▶ **Description of the task**
Print every line of the records below word for word, keeping the original order.

Records from a dataset
⟨
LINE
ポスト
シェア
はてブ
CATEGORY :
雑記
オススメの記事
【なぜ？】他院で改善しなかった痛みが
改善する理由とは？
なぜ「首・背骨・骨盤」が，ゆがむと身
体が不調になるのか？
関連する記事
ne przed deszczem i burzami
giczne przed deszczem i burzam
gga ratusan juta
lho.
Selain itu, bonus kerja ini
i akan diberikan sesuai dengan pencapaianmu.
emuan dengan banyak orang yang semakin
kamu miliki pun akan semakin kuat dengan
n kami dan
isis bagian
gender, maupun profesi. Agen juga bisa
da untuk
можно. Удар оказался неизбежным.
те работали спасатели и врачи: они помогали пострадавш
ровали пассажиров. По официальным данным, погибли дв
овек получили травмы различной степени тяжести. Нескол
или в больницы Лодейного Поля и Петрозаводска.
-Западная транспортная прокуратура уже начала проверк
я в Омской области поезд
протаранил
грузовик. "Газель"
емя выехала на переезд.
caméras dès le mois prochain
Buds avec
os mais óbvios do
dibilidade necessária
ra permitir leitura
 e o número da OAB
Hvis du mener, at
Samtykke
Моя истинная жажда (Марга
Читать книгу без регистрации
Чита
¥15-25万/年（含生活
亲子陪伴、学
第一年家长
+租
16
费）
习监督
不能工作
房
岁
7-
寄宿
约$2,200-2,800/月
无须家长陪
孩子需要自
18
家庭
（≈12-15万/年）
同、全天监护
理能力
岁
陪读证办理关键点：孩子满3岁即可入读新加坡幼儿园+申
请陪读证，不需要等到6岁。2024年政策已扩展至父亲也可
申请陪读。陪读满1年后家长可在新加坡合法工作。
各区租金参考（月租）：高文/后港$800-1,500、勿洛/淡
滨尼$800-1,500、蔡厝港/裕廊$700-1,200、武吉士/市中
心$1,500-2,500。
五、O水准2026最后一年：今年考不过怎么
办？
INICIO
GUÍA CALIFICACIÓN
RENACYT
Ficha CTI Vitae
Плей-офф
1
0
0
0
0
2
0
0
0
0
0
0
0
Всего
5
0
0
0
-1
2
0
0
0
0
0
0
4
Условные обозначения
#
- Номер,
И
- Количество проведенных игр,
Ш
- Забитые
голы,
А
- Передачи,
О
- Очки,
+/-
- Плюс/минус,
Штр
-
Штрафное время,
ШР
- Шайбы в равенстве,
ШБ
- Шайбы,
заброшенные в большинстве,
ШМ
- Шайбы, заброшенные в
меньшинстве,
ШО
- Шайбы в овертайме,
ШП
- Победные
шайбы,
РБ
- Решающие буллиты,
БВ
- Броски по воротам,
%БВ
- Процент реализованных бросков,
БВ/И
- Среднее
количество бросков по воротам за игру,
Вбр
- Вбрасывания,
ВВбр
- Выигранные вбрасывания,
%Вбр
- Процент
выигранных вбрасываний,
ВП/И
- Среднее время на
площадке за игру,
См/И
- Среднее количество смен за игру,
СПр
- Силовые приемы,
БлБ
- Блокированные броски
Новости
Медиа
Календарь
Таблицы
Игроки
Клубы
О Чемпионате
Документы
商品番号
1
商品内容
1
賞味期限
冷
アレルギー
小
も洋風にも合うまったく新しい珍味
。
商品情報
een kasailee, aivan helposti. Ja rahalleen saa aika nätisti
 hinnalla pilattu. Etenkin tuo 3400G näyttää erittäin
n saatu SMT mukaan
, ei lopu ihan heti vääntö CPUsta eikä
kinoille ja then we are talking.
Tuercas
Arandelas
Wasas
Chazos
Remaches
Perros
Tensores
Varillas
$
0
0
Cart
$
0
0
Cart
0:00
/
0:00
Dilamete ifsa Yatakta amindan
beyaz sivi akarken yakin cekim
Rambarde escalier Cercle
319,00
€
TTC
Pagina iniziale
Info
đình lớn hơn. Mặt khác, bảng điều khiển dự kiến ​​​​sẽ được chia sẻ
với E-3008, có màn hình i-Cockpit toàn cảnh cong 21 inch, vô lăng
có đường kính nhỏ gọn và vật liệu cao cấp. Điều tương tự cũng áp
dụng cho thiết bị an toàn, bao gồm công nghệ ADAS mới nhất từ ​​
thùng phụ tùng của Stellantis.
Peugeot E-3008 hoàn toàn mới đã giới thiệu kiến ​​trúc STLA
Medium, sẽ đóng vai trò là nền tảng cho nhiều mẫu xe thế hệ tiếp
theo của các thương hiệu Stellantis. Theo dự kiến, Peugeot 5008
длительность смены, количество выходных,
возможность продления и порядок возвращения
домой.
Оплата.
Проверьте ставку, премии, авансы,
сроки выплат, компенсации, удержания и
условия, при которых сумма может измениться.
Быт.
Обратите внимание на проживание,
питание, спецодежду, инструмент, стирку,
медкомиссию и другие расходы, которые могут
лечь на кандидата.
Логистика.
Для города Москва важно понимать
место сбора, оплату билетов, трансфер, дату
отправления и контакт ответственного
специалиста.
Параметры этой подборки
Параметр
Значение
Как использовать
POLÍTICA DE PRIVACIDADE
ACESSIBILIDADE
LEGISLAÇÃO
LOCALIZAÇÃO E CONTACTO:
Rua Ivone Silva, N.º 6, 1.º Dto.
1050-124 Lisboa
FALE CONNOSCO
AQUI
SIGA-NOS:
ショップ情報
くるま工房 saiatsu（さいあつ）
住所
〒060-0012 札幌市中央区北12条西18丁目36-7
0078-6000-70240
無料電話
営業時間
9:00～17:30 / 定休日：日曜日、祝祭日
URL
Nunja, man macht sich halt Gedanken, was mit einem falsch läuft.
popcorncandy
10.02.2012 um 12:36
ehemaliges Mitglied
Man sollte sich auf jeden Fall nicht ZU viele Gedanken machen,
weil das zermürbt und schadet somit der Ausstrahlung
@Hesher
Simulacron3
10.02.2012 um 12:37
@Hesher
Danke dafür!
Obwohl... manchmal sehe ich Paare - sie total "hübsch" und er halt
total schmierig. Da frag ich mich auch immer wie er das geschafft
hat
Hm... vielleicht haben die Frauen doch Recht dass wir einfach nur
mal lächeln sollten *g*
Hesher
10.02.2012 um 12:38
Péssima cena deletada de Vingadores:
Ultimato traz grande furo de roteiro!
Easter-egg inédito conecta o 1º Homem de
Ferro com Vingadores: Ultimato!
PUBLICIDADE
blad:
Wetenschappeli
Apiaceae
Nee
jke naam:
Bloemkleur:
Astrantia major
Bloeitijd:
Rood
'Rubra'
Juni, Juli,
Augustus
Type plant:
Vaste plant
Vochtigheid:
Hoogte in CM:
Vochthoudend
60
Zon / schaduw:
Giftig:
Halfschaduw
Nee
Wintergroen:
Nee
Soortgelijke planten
⟩
▶ **Solved exercise**
LINE
ポスト
シェア
はてブ
CATEGORY :
雑記
オススメの記事
【なぜ？】他院で改善しなかった痛みが
改善する理由とは？
なぜ「首・背骨・骨盤」が，ゆがむと身
体が不調になるのか？
関連する記事
ne przed deszczem i burzami
giczne przed deszczem i burzam
gga ratusan juta
lho.
Selain itu, bonus kerja ini
i akan diberikan sesuai dengan pencapaianmu.
emuan dengan banyak orang yang semakin
kamu miliki pun akan semakin kuat dengan
n kami dan
isis bagian
gender, maupun profesi. Agen juga bisa
da untuk
можно. Удар оказался неизбежным.
те работали спасатели и врачи: они помогали пострадавш
ровали пассажиров. По официальным данным, погибли дв
овек получили травмы различной степени тяжести. Нескол
или в больницы Лодейного Поля и Петрозаводска.
-Западная транспортная прокуратура уже начала проверк
я в Омской области поезд
протаранил
грузовик. "Газель"
емя выехала на переезд.
caméras dès le mois prochain
Buds avec
os mais óbvios do
dibilidade necessária
ra permitir leitura
 e o número da OAB
Hvis du mener, at
Samtykke
Моя истинная жажда (Марга
Читать книгу без регистрации
Чита
¥15-25万/年（含生活
亲子陪伴、学
第一年家长
+租
16
费）
习监督
不能工作
房
岁
7-
寄宿
约$2,200-2,800/月
无须家长陪
孩子需要自
18
家庭
（≈12-15万/年）
同、全天监护
理能力
岁
陪读证办理关键点：孩子满3岁即可入读新加坡幼儿园+申
请陪读证，不需要等到6岁。2024年政策已扩展至父亲也可
申请陪读。陪读满1年后家长可在新加坡合法工作。
各区租金参考（月租）：高文/后港$800-1,500、勿洛/淡
滨尼$800-1,500、蔡厝港/裕廊$700-1,200、武吉士/市中
心$1,500-2,500。
五、O水准2026最后一年：今年考不过怎么
办？
INICIO
GUÍA CALIFICACIÓN
RENACYT
Ficha CTI Vitae
Плей-офф
1
0
0
0
0
2
0
0
0
0
0
0
0
Всего
5
0
0
0
-1
2
0
0
0
0
0
0
4
Условные обозначения
#
- Номер,
И
- Количество проведенных игр,
Ш
- Забитые
голы,
А
- Передачи,
О
- Очки,
+/-
- Плюс/минус,
Штр
-
Штрафное время,
ШР
- Шайбы в равенстве,
ШБ
- Шайбы,
заброшенные в большинстве,
ШМ
- Шайбы, заброшенные в
меньшинстве,
ШО
- Шайбы в овертайме,
ШП
- Победные
шайбы,
РБ
- Решающие буллиты,
БВ
- Броски по воротам,
%БВ
- Процент реализованных бросков,
БВ/И
- Среднее
количество бросков по воротам за игру,
Вбр
- Вбрасывания,
ВВбр
- Выигранные вбрасывания,
%Вбр
- Процент
выигранных вбрасываний,
ВП/И
- Среднее время на
площадке за игру,
См/И
- Среднее количество смен за игру,
СПр
- Силовые приемы,
БлБ
- Блокированные броски
Новости
Медиа
Календарь
Таблицы
Игроки
Клубы
О Чемпионате
Документы
商品番号
1
商品内容
1
賞味期限
冷
アレルギー
小
も洋風にも合うまったく新しい珍味
。
商品情報
een kasailee, aivan helposti. Ja rahalleen saa aika nätisti
 hinnalla pilattu. Etenkin tuo 3400G näyttää erittäin
n saatu SMT mukaan
, ei lopu ihan heti vääntö CPUsta eikä
kinoille ja then we are talking.
Tuercas
Arandelas
Wasas
Chazos
Remaches
Perros
Tensores
Varillas
$
0
0
Cart
$
0
0
Cart
0:00
/
0:00
Dilamete ifsa Yatakta amindan
beyaz sivi akarken yakin cekim
Rambarde escalier Cercle
319,00
€
TTC
Pagina iniziale
Info
đình lớn hơn. Mặt khác, bảng điều khiển dự kiến ​​​​sẽ được chia sẻ
với E-3008, có màn hình i-Cockpit toàn cảnh cong 21 inch, vô lăng
có đường kính nhỏ gọn và vật liệu cao cấp. Điều tương tự cũng áp
dụng cho thiết bị an toàn, bao gồm công nghệ ADAS mới nhất từ ​​
thùng phụ tùng của Stellantis.
Peugeot E-3008 hoàn toàn mới đã giới thiệu kiến ​​trúc STLA
Medium, sẽ đóng vai trò là nền tảng cho nhiều mẫu xe thế hệ tiếp
theo của các thương hiệu Stellantis. Theo dự kiến, Peugeot 5008
длительность смены, количество выходных,
возможность продления и порядок возвращения
домой.
Оплата.
Проверьте ставку, премии, авансы,
сроки выплат, компенсации, удержания и
условия, при которых сумма может измениться.
Быт.
Обратите внимание на проживание,
питание, спецодежду, инструмент, стирку,
медкомиссию и другие расходы, которые могут
лечь на кандидата.
Логистика.
Для города Москва важно понимать
место сбора, оплату билетов, трансфер, дату
отправления и контакт ответственного
специалиста.
Параметры этой подборки
Параметр
Значение
Как использовать
POLÍTICA DE PRIVACIDADE
ACESSIBILIDADE
LEGISLAÇÃO
LOCALIZAÇÃO E CONTACTO:
Rua Ivone Silva, N.º 6, 1.º Dto.
1050-124 Lisboa
FALE CONNOSCO
AQUI
SIGA-NOS:
ショップ情報
くるま工房 saiatsu（さいあつ）
住所
〒060-0012 札幌市中央区北12条西18丁目36-7
0078-6000-70240
無料電話
営業時間
9:00～17:30 / 定休日：日曜日、祝祭日
URL
Nunja, man macht sich halt Gedanken, was mit einem falsch läuft.
popcorncandy
10.02.2012 um 12:36
ehemaliges Mitglied
Man sollte sich auf jeden Fall nicht ZU viele Gedanken machen,
weil das zermürbt und schadet somit der Ausstrahlung
@Hesher
Simulacron3
10.02.2012 um 12:37
@Hesher
Danke dafür!
Obwohl... manchmal sehe ich Paare - sie total "hübsch" und er halt
total schmierig. Da frag ich mich auch immer wie er das geschafft
hat
Hm... vielleicht haben die Frauen doch Recht dass wir einfach nur
mal lächeln sollten *g*
Hesher
10.02.2012 um 12:38
Péssima cena deletada de Vingadores:
Ultimato traz grande furo de roteiro!
Easter-egg inédito conecta o 1º Homem de
Ferro com Vingadores: Ultimato!
PUBLICIDADE
blad:
Wetenschappeli
Apiaceae
Nee
jke naam:
Bloemkleur:
Astrantia major
Bloeitijd:
Rood
'Rubra'
Juni, Juli,
Augustus
Type plant:
Vaste plant
Vochtigheid:
Hoogte in CM:
Vochthoudend
60
Zon / schaduw:
Giftig:
Halfschaduw
Nee
Wintergroen:
Nee
Soortgelijke planten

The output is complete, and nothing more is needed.